Collected data
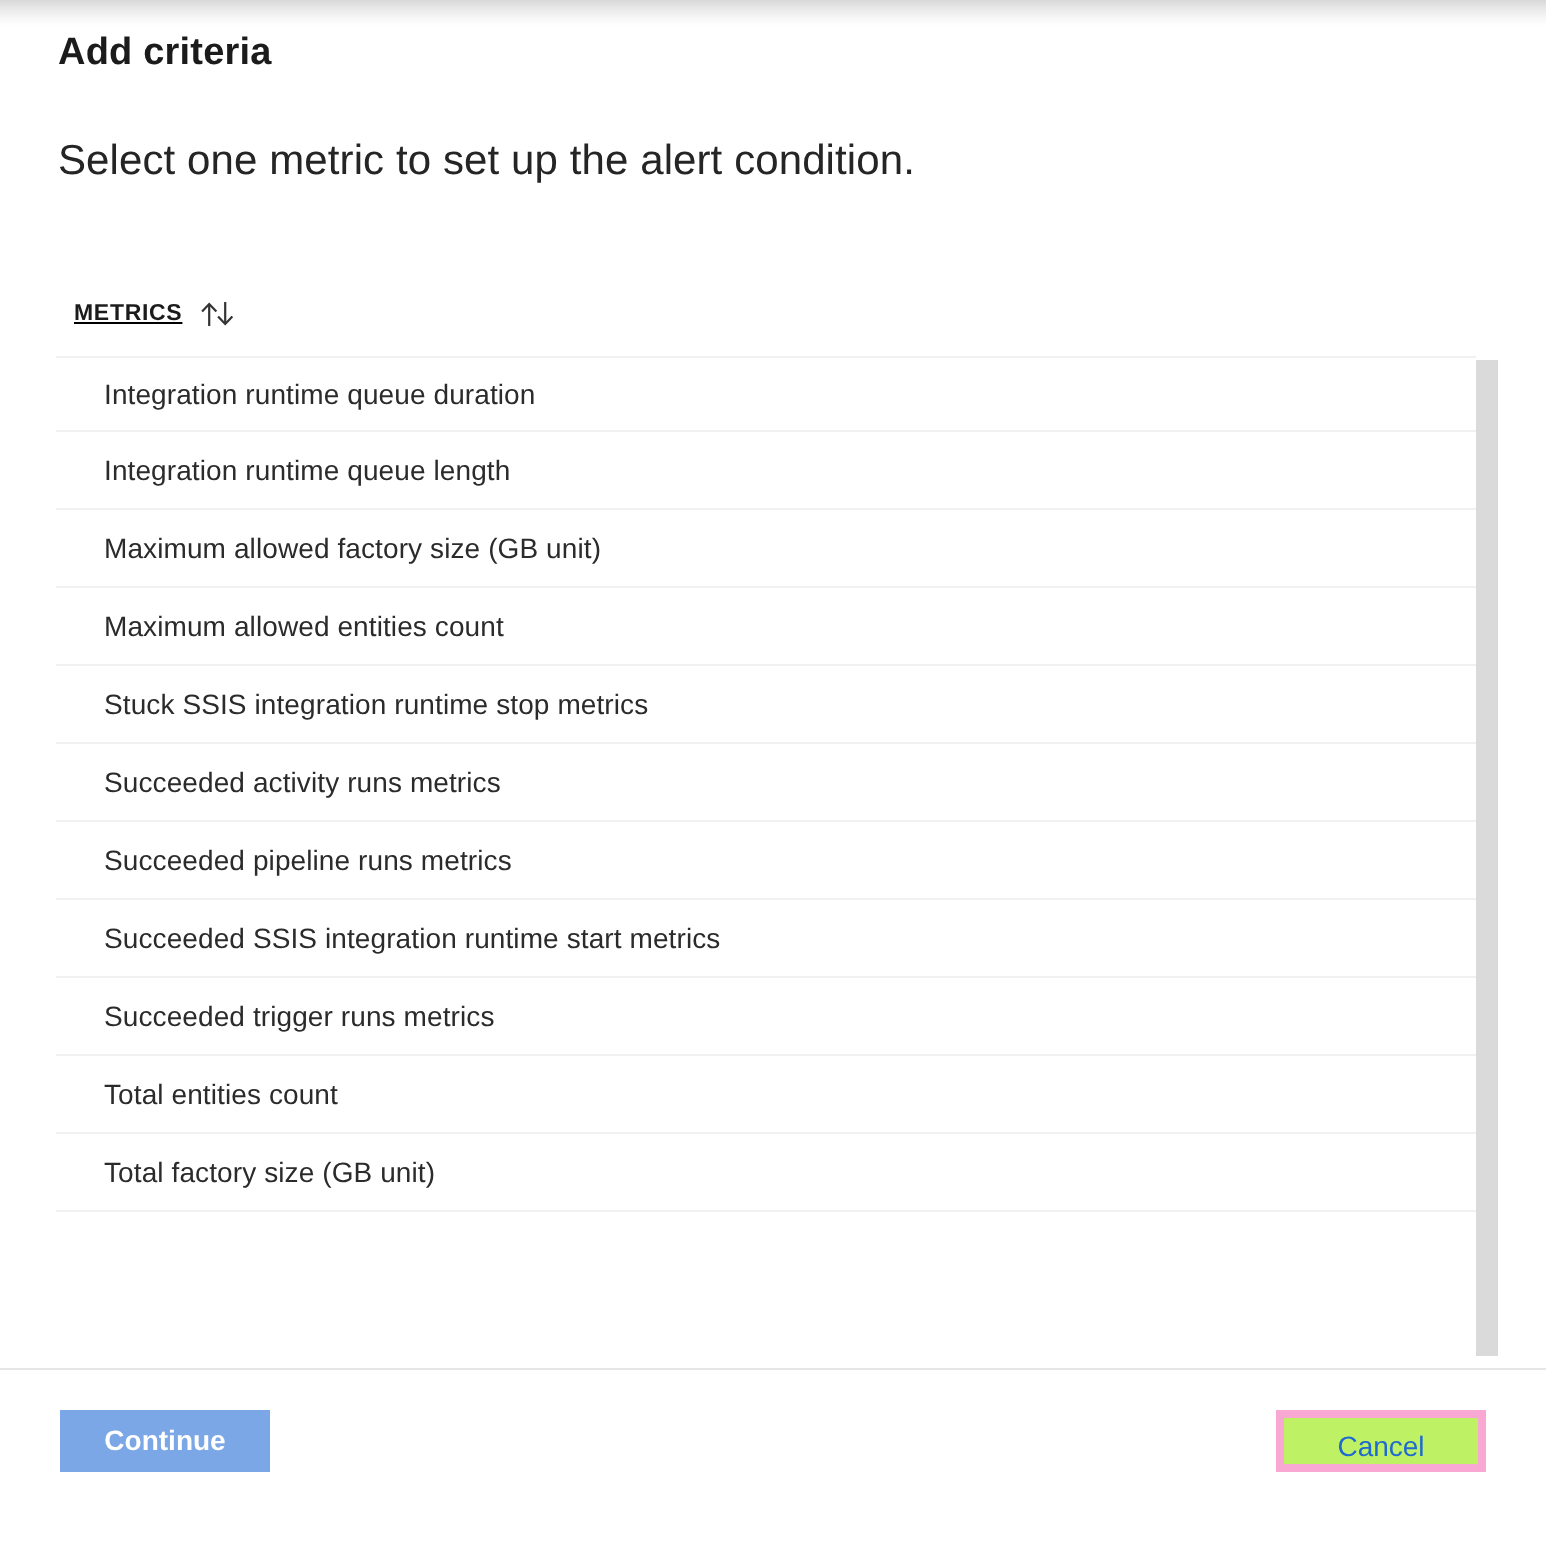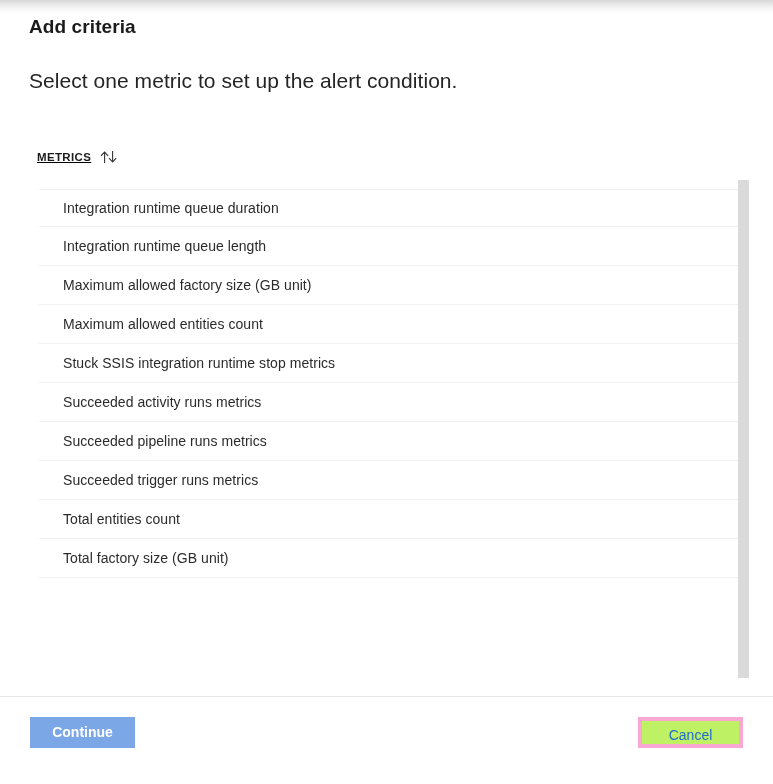--- a/index.html
+++ b/index.html
@@ -99,7 +99,7 @@
   .metric-list {
     position: relative;
     width: 710px;
-    margin: 11px;
+    margin: 0;
     padding: 0;
     list-style: none;
   }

§ Problem statement
All that is wanted is the set of lines from the one with "-99,7 +99,7 @@" through the last line of the entries, both included, output exactly.

§ Solution to the problem
@@ -99,7 +99,7 @@
   .metric-list {
     position: relative;
     width: 710px;
-    margin: 11px;
+    margin: 0;
     padding: 0;
     list-style: none;
   }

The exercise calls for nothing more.